The RobinHood ransomware group is a financially motivated cybercriminal organization that emerged around 2019, though the specific variant referenced here was first observed in December 2021. The group is suspected to operate independently rather than as a Ransomware-as-a-Service model, with limited public documentation regarding their country of origin or affiliations with other threat actors. RobinHood operators typically gain initial access through exploitation of public-facing applications and vulnerable remote desktop services, deploying their custom ransomware payload that encrypts files and demands payment for decryption keys. The group has historically targeted government entities and healthcare organizations, with their most notable attack occurring against the City of Baltimore in May 2019, which resulted in significant operational disruption and recovery costs exceeding $18 million, though this earlier campaign appears distinct from the 2021 variant. Given the limited victim count and recent emergence of this particular RobinHood variant, current intelligence suggests minimal ongoing activity, though definitive assessment of their operational status remains unclear due to insufficient public reporting on recent campaigns. The group has been linked to 1 public disclosures across our corpus. First observed on a leak site on December 6, 2021. The operation is currently inactive.

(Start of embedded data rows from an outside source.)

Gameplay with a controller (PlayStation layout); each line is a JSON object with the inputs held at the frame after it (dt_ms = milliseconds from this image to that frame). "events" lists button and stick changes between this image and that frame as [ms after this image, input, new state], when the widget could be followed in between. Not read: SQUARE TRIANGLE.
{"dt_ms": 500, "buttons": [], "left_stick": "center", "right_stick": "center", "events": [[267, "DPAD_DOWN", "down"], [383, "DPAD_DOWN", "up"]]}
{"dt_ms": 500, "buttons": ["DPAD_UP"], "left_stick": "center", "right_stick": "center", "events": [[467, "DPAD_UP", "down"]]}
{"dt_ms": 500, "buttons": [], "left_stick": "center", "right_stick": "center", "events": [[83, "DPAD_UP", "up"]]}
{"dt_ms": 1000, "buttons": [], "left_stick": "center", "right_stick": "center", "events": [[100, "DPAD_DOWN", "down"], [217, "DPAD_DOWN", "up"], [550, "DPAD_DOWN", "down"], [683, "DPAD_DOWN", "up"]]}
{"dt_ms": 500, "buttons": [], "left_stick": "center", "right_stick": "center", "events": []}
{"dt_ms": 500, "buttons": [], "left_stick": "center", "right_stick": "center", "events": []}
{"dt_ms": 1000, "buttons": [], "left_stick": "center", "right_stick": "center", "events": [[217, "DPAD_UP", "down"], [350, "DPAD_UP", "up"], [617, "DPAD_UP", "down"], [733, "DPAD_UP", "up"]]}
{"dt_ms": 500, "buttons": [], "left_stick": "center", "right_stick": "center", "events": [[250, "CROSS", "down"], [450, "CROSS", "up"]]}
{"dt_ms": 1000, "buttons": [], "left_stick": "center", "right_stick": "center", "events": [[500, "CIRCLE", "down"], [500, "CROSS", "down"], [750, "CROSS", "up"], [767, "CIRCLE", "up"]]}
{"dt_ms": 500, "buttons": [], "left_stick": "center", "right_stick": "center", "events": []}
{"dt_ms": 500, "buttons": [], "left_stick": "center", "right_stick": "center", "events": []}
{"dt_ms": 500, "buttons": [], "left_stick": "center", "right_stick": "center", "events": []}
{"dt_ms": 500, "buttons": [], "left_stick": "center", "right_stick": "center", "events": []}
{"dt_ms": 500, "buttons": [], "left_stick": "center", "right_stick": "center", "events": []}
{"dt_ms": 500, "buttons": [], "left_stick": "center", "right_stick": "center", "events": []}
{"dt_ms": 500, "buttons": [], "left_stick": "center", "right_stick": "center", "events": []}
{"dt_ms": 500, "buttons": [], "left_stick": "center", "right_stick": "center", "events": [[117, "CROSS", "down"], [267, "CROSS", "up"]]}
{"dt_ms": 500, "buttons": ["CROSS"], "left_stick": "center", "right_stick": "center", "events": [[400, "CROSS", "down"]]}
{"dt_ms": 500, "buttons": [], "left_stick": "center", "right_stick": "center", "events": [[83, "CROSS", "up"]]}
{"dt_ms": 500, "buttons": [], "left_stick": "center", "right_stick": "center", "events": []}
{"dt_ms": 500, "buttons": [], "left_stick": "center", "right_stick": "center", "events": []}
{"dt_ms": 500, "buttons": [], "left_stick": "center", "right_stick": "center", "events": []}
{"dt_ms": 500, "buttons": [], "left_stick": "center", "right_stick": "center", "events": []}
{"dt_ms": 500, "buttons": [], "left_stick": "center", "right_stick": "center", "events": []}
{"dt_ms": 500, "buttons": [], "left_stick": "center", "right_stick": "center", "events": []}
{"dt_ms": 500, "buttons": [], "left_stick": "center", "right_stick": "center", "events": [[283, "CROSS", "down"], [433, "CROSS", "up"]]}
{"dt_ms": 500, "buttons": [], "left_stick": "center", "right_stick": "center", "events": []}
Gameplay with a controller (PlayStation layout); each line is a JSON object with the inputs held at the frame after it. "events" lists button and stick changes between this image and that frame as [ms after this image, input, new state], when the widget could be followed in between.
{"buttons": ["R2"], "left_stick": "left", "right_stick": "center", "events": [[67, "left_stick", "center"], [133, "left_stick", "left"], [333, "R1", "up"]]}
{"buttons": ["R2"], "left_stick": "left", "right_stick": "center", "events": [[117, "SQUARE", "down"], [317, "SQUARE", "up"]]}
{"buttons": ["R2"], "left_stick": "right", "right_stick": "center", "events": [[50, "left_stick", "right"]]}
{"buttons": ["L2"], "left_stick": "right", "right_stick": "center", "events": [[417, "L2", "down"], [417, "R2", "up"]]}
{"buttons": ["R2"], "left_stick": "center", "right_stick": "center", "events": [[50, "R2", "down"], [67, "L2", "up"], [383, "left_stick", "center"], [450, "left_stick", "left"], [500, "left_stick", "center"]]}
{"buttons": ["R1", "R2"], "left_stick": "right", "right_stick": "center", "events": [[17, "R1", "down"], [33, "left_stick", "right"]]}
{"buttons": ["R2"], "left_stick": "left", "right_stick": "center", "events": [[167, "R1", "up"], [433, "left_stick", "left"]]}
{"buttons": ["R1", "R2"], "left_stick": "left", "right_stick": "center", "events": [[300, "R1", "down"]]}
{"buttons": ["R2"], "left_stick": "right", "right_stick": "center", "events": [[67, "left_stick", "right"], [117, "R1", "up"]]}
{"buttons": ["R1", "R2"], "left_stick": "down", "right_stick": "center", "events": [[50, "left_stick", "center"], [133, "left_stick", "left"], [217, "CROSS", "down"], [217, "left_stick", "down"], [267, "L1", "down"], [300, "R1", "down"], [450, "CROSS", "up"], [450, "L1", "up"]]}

Also tracked as: HelpYemen.
How we know this. Darkfield monitors public ransomware leak sites continuously, archiving every new disclosure and the data later released against the victim. Each entry on this page is sourced from the operator's own publication and cross-checked against complementary OSINT feeds (RansomLook, ransomware.live, RansomWatch). We do not collect or host stolen data — only the metadata, timestamps and screenshots needed to make the public disclosure searchable and accountable. Records here are corrected when the original post is edited, retracted, or merged with another disclosure.